On June 12, 2016, I parted ways with my hometown near New Orleans and set off for Orlando so I could live my dream and work for Walt Disney World as part of the Disney College Program.
On June 12, 2016, early in the morning, 50 people were gunned down and many more were injured at a local night club as an act of terror and a hate crime.
I feel immense sympathy for the families who lost loved ones that night, and for anybody who lost a friend. This situation, though, has put me also in a very scary position. News outlets have said that the shooter was scouting out Disney Springs for an attack as well, which sends a chill down my spine, because that very well could have been me and my sister that were shot to death in the biggest mass shooting in America.
There are other rumors circulating that the shooter of the night club was not the only attacker that night. This also understandably makes me worry. I am already a worrisome person with pretty bad anxiety, and everything that has happened in Orlando in the last few days with the shooting of Christina Grimmie and the massacre at the Pulse night club has only made it much worse. I am trying my best to ignore the situation and really experience this amazing opportunity I have been given, but it's really hard when I am now afraid to go anywhere that doesn't have intense security.
My roommates and I all went to Disney Springs last night for our first outing. We did a little shopping and got some dinner, all the while I was internally panicking and watching every person around me to make sure that nothing was going on. I jumped at every sudden noise and had to keep shaking my hands because I felt like I was losing feeling in them. All of this was happening because I was afraid that we would be next. However, I kept it all on the inside, smiled and had a good time with my roommates, because I didn't want to ruin my night. I wouldn't be surprised, though, if any of them were feeling that same way.
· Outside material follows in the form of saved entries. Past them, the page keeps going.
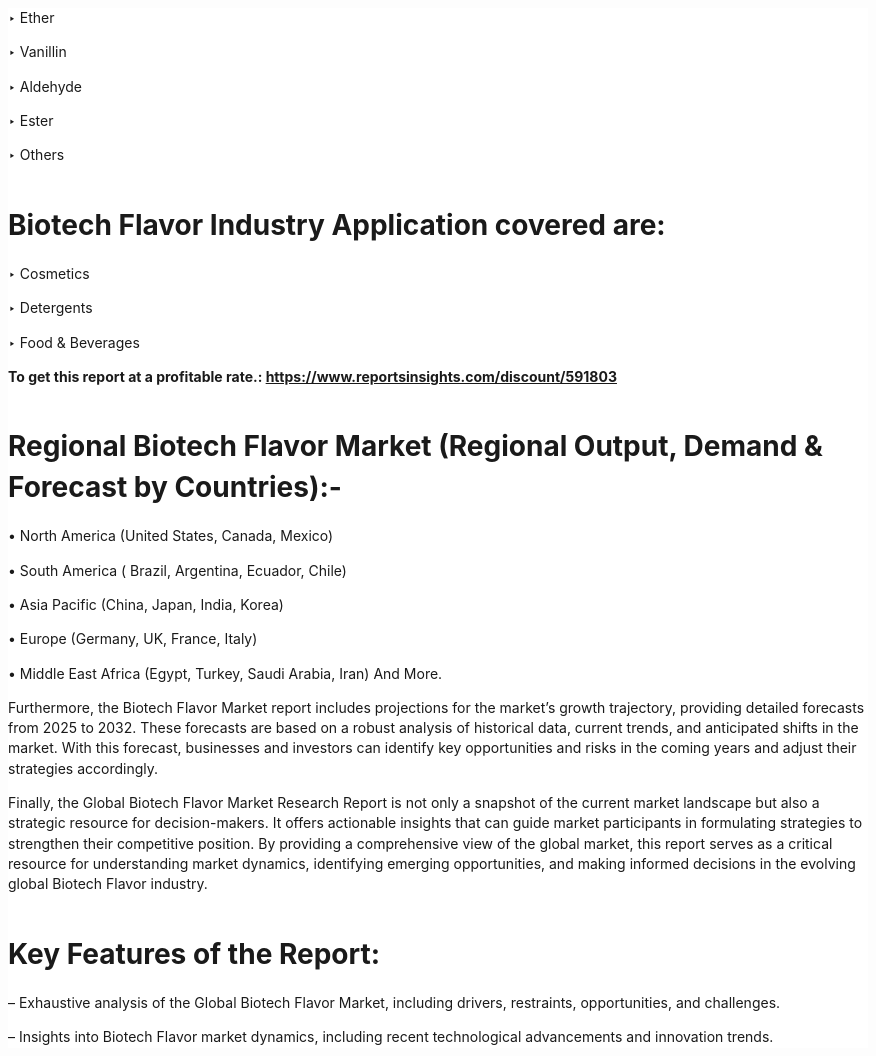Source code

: ‣ Ether

‣ Vanillin

‣ Aldehyde

‣ Ester

‣ Others

# <strong>Biotech Flavor Industry Application covered are:</strong>

‣ Cosmetics

‣  Detergents

‣  Food & Beverages

<strong>To get this report at a profitable rate.: <a href=https://www.reportsinsights.com/discount/591803>https://www.reportsinsights.com/discount/591803</a></strong>

# <strong>Regional Biotech Flavor Market (Regional Output, Demand &amp; Forecast by Countries):-</strong>

• North America (United States, Canada, Mexico)

• South America ( Brazil, Argentina, Ecuador, Chile)

• Asia Pacific (China, Japan, India, Korea)

• Europe (Germany, UK, France, Italy)

• Middle East Africa (Egypt, Turkey, Saudi Arabia, Iran) And More.

Furthermore, the Biotech Flavor Market report includes projections for the market’s growth trajectory, providing detailed forecasts from 2025 to 2032. These forecasts are based on a robust analysis of historical data, current trends, and anticipated shifts in the market. With this forecast, businesses and investors can identify key opportunities and risks in the coming years and adjust their strategies accordingly.

Finally, the Global Biotech Flavor Market Research Report is not only a snapshot of the current market landscape but also a strategic resource for decision-makers. It offers actionable insights that can guide market participants in formulating strategies to strengthen their competitive position. By providing a comprehensive view of the global market, this report serves as a critical resource for understanding market dynamics, identifying emerging opportunities, and making informed decisions in the evolving global Biotech Flavor industry.

# <strong>Key Features of the Report:</strong>

– Exhaustive analysis of the Global Biotech Flavor Market, including drivers, restraints, opportunities, and challenges.

– Insights into Biotech Flavor market dynamics, including recent technological advancements and innovation trends.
The unfortunate truth, at least for now, is that a place I once considered the safest place on Earth where nothing worse than dropping an ice cream cone could happen to me is now a little scary for me. Part of me starts to wonder if maybe I should just avoid going to crowded places for a little while, but part of me is saying that if it's my time to go, then nothing is going to stop it from happening. I know that being afraid is no way to live, especially when, in the end, we have no control over whether we live or die, but it's very hard to not be afraid when someone attacks one of the places you cherish the most.
I guess we all just need to remember that living in fear is not living, and that we should not be afraid, just careful and aware of our surroundings.